(Provided text)
Environmental historian Stephen J. Pyne has argued that the fire-friendly policies of the 60s and 70s became rare in practice due to a combination of the national politics of the 1980s and the 1988 Yellowstone Fires. Pro-fire rhetoric couldn’t stand up to the scale of the destruction of beloved vistas in Yellowstone. In addition, as time has passed, populations have grown in fire-prone regions, concerns about air quality have grown, and climate change has thrown a wrench into everything, simultaneously increasing urgency and uncertainty in fire management.

We accept the idea that something needs to change in fire management. We accept the idea of more fire on the ground, at least in theory. But when it comes time to put these ideas into action, in the places where we live and work and play, Americans don’t really want fire on the ground. It sounds great if it’s happening somewhere else. But if there’s a real chance that people and homes and places we love could be at risk, we still want firefighters to come put fires out as soon as possible. We believe in prescribed fire where it’s appropriate, but not when the smoke is going to keep us inside or block our views. Personal and political reasoning often trump science, and short term interests usually outweigh long term goals.
(End Provided text)
*Using the information*.
(1) In the passage on fire management, what two factors does Stephen J. Pyne say made the fire-friendly policies of the 60s and 70s rare in practice?
(2) Decide whether each statement agrees with the passage on fire management. Answer yes or no, and quote the deciding words for each.
(a) Populations in fire-prone regions have declined over time.
(b) When people and homes are at real risk, Americans still want firefighters to put fires out as soon as possible.
(c) Climate change has reduced uncertainty in fire management.
(3) Pick up the passage on fire management after its final sentence and continue it.
(Information)
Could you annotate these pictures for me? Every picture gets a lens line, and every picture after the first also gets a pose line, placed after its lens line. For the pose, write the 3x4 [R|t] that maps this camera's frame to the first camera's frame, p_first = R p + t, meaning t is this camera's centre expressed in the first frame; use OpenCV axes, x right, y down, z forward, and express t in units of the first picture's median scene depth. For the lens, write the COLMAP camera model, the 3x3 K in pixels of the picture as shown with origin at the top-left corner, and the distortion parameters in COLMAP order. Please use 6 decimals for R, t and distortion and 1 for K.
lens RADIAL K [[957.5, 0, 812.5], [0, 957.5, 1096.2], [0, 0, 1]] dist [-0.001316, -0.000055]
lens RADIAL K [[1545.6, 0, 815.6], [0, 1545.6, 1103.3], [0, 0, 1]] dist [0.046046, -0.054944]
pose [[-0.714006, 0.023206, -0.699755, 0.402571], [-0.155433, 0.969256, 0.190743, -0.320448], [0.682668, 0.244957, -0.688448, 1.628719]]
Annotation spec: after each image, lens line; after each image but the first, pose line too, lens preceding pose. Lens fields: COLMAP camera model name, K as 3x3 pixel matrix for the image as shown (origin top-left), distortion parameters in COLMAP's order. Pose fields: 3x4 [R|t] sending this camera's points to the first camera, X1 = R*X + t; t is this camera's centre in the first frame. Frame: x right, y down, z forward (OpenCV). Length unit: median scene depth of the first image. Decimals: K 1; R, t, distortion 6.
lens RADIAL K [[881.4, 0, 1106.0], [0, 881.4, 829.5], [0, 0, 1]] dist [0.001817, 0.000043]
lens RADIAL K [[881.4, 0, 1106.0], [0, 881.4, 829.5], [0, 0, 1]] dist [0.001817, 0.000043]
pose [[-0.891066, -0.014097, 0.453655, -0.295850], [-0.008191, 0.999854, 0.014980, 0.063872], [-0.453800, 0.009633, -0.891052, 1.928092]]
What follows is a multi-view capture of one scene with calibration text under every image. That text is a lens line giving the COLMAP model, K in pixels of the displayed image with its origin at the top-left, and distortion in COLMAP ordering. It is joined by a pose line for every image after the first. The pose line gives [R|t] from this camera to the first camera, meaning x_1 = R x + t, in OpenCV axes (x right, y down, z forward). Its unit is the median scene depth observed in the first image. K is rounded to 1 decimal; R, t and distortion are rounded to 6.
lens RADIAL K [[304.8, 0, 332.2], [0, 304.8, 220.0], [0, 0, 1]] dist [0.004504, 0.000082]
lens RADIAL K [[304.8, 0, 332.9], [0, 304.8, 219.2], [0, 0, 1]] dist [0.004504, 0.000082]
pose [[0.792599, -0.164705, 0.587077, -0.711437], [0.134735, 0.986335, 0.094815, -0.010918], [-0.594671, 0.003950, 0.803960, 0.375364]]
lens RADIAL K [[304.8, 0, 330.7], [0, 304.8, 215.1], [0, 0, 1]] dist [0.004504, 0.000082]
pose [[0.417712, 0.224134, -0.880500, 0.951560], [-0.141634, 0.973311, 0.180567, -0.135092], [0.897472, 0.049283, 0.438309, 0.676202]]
(End Information)
*Solved tasks*.
(1) The national politics of the 1980s and the 1988 Yellowstone Fires.

(2)
(a) No: "populations have grown in fire-prone regions"
(b) Yes: "we still want firefighters to come put fires out as soon as possible"
(c) No: "simultaneously increasing urgency and uncertainty in fire management"

(3)
There’s a comparison to be made here to efforts to reach the public on climate change and evolution. Now, there aren’t really any ‘wildfire deniers’ that I know of, but in other respects they are similar situations. Many researchers in these fields assume that more research and more explaining the facts will lead to change, but there is evidence that this simply doesn’t translate into action. In all three cases–climate change, evolution, and wildfire–most people know the scientific argument perfectly well. Even climate or evolution skeptics can tell you what the scientists believe. But individual action or broad based policy change are shaped by more than science. 

What can we do to effect real change in wildfire policy? There’s no simple answer here, but I doubt that a single journal article will be a turning point. Neither will another news article about “fighting fire with fire.” If years of doing the same old thing has resulted in little change, we need to rethink our strategy. Instead of telling people that not all fires are scary, we should actually help people learn to live with fire on the ground, even when it scares us.